SUPPLIED RECORDS>
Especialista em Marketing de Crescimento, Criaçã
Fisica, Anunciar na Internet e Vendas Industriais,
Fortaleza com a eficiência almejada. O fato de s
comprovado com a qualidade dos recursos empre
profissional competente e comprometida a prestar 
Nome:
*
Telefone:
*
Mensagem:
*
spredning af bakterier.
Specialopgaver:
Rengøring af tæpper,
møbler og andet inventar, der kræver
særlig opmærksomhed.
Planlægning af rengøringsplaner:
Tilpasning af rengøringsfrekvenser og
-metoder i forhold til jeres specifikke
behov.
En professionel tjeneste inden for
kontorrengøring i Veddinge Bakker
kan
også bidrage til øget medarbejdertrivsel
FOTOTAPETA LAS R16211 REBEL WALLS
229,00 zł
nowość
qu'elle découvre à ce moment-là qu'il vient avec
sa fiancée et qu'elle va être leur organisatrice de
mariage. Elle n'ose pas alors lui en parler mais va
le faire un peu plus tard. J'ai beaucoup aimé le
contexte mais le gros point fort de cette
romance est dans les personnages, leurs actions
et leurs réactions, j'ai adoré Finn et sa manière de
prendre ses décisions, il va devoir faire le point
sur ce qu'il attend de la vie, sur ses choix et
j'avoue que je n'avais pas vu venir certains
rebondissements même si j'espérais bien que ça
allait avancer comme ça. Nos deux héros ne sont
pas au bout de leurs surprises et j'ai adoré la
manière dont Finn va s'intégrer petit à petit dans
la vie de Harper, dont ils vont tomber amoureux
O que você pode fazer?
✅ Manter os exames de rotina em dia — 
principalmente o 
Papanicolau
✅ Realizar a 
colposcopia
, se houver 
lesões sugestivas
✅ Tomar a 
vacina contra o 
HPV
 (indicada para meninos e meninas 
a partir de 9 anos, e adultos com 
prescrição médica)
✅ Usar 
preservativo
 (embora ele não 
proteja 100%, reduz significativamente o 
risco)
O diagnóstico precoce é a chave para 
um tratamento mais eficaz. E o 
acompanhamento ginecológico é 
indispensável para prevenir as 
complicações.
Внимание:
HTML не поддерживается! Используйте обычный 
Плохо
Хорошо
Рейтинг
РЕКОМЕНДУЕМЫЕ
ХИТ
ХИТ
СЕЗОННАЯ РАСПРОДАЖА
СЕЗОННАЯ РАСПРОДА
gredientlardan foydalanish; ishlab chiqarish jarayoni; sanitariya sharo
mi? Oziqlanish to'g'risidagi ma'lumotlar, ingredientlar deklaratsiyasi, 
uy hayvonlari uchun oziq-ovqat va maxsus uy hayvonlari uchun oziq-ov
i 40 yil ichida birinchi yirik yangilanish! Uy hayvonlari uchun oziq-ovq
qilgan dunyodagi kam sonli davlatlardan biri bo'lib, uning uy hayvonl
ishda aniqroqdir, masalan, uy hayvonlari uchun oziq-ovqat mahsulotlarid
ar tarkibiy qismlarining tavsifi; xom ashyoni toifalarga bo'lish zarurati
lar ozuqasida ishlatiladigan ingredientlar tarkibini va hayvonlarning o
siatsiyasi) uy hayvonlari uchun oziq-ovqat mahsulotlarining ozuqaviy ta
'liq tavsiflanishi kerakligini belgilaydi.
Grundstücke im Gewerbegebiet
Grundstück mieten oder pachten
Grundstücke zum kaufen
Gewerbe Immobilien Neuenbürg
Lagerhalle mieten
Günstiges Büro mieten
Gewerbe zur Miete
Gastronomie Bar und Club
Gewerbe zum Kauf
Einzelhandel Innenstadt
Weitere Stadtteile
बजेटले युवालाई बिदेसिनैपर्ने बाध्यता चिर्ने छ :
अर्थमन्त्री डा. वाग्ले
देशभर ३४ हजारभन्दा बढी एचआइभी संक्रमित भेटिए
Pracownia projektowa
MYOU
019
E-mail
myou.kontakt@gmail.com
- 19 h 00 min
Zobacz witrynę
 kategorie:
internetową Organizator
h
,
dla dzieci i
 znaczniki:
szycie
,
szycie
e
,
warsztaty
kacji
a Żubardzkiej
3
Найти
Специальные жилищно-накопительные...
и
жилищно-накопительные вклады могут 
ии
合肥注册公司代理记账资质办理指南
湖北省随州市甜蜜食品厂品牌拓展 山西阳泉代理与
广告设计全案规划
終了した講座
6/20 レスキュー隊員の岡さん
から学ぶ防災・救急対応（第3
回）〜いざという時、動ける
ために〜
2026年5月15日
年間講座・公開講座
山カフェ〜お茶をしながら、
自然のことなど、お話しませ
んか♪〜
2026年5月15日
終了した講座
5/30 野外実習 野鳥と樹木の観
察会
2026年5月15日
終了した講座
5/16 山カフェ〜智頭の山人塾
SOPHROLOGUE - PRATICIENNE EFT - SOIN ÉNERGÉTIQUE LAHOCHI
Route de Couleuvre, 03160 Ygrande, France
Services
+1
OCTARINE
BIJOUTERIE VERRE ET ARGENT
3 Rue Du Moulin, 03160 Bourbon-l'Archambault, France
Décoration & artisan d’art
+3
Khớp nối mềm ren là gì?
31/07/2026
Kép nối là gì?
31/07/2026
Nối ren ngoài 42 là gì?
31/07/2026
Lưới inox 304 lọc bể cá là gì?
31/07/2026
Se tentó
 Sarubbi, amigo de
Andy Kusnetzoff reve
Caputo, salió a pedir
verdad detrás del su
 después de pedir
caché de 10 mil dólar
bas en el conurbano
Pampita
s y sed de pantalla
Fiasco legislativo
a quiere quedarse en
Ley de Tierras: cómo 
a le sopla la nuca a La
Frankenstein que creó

REQUEST>
Repeat, word for word, all the lines above.

RESULT>
Especialista em Marketing de Crescimento, Criaçã
Fisica, Anunciar na Internet e Vendas Industriais,
Fortaleza com a eficiência almejada. O fato de s
comprovado com a qualidade dos recursos empre
profissional competente e comprometida a prestar 
Nome:
*
Telefone:
*
Mensagem:
*
spredning af bakterier.
Specialopgaver:
Rengøring af tæpper,
møbler og andet inventar, der kræver
særlig opmærksomhed.
Planlægning af rengøringsplaner:
Tilpasning af rengøringsfrekvenser og
-metoder i forhold til jeres specifikke
behov.
En professionel tjeneste inden for
kontorrengøring i Veddinge Bakker
kan
også bidrage til øget medarbejdertrivsel
FOTOTAPETA LAS R16211 REBEL WALLS
229,00 zł
nowość
qu'elle découvre à ce moment-là qu'il vient avec
sa fiancée et qu'elle va être leur organisatrice de
mariage. Elle n'ose pas alors lui en parler mais va
le faire un peu plus tard. J'ai beaucoup aimé le
contexte mais le gros point fort de cette
romance est dans les personnages, leurs actions
et leurs réactions, j'ai adoré Finn et sa manière de
prendre ses décisions, il va devoir faire le point
sur ce qu'il attend de la vie, sur ses choix et
j'avoue que je n'avais pas vu venir certains
rebondissements même si j'espérais bien que ça
allait avancer comme ça. Nos deux héros ne sont
pas au bout de leurs surprises et j'ai adoré la
manière dont Finn va s'intégrer petit à petit dans
la vie de Harper, dont ils vont tomber amoureux
O que você pode fazer?
✅ Manter os exames de rotina em dia — 
principalmente o 
Papanicolau
✅ Realizar a 
colposcopia
, se houver 
lesões sugestivas
✅ Tomar a 
vacina contra o 
HPV
 (indicada para meninos e meninas 
a partir de 9 anos, e adultos com 
prescrição médica)
✅ Usar 
preservativo
 (embora ele não 
proteja 100%, reduz significativamente o 
risco)
O diagnóstico precoce é a chave para 
um tratamento mais eficaz. E o 
acompanhamento ginecológico é 
indispensável para prevenir as 
complicações.
Внимание:
HTML не поддерживается! Используйте обычный 
Плохо
Хорошо
Рейтинг
РЕКОМЕНДУЕМЫЕ
ХИТ
ХИТ
СЕЗОННАЯ РАСПРОДАЖА
СЕЗОННАЯ РАСПРОДА
gredientlardan foydalanish; ishlab chiqarish jarayoni; sanitariya sharo
mi? Oziqlanish to'g'risidagi ma'lumotlar, ingredientlar deklaratsiyasi, 
uy hayvonlari uchun oziq-ovqat va maxsus uy hayvonlari uchun oziq-ov
i 40 yil ichida birinchi yirik yangilanish! Uy hayvonlari uchun oziq-ovq
qilgan dunyodagi kam sonli davlatlardan biri bo'lib, uning uy hayvonl
ishda aniqroqdir, masalan, uy hayvonlari uchun oziq-ovqat mahsulotlarid
ar tarkibiy qismlarining tavsifi; xom ashyoni toifalarga bo'lish zarurati
lar ozuqasida ishlatiladigan ingredientlar tarkibini va hayvonlarning o
siatsiyasi) uy hayvonlari uchun oziq-ovqat mahsulotlarining ozuqaviy ta
'liq tavsiflanishi kerakligini belgilaydi.
Grundstücke im Gewerbegebiet
Grundstück mieten oder pachten
Grundstücke zum kaufen
Gewerbe Immobilien Neuenbürg
Lagerhalle mieten
Günstiges Büro mieten
Gewerbe zur Miete
Gastronomie Bar und Club
Gewerbe zum Kauf
Einzelhandel Innenstadt
Weitere Stadtteile
बजेटले युवालाई बिदेसिनैपर्ने बाध्यता चिर्ने छ :
अर्थमन्त्री डा. वाग्ले
देशभर ३४ हजारभन्दा बढी एचआइभी संक्रमित भेटिए
Pracownia projektowa
MYOU
019
E-mail
myou.kontakt@gmail.com
- 19 h 00 min
Zobacz witrynę
 kategorie:
internetową Organizator
h
,
dla dzieci i
 znaczniki:
szycie
,
szycie
e
,
warsztaty
kacji
a Żubardzkiej
3
Найти
Специальные жилищно-накопительные...
и
жилищно-накопительные вклады могут 
ии
合肥注册公司代理记账资质办理指南
湖北省随州市甜蜜食品厂品牌拓展 山西阳泉代理与
广告设计全案规划
終了した講座
6/20 レスキュー隊員の岡さん
から学ぶ防災・救急対応（第3
回）〜いざという時、動ける
ために〜
2026年5月15日
年間講座・公開講座
山カフェ〜お茶をしながら、
自然のことなど、お話しませ
んか♪〜
2026年5月15日
終了した講座
5/30 野外実習 野鳥と樹木の観
察会
2026年5月15日
終了した講座
5/16 山カフェ〜智頭の山人塾
SOPHROLOGUE - PRATICIENNE EFT - SOIN ÉNERGÉTIQUE LAHOCHI
Route de Couleuvre, 03160 Ygrande, France
Services
+1
OCTARINE
BIJOUTERIE VERRE ET ARGENT
3 Rue Du Moulin, 03160 Bourbon-l'Archambault, France
Décoration & artisan d’art
+3
Khớp nối mềm ren là gì?
31/07/2026
Kép nối là gì?
31/07/2026
Nối ren ngoài 42 là gì?
31/07/2026
Lưới inox 304 lọc bể cá là gì?
31/07/2026
Se tentó
 Sarubbi, amigo de
Andy Kusnetzoff reve
Caputo, salió a pedir
verdad detrás del su
 después de pedir
caché de 10 mil dólar
bas en el conurbano
Pampita
s y sed de pantalla
Fiasco legislativo
a quiere quedarse en
Ley de Tierras: cómo 
a le sopla la nuca a La
Frankenstein que creó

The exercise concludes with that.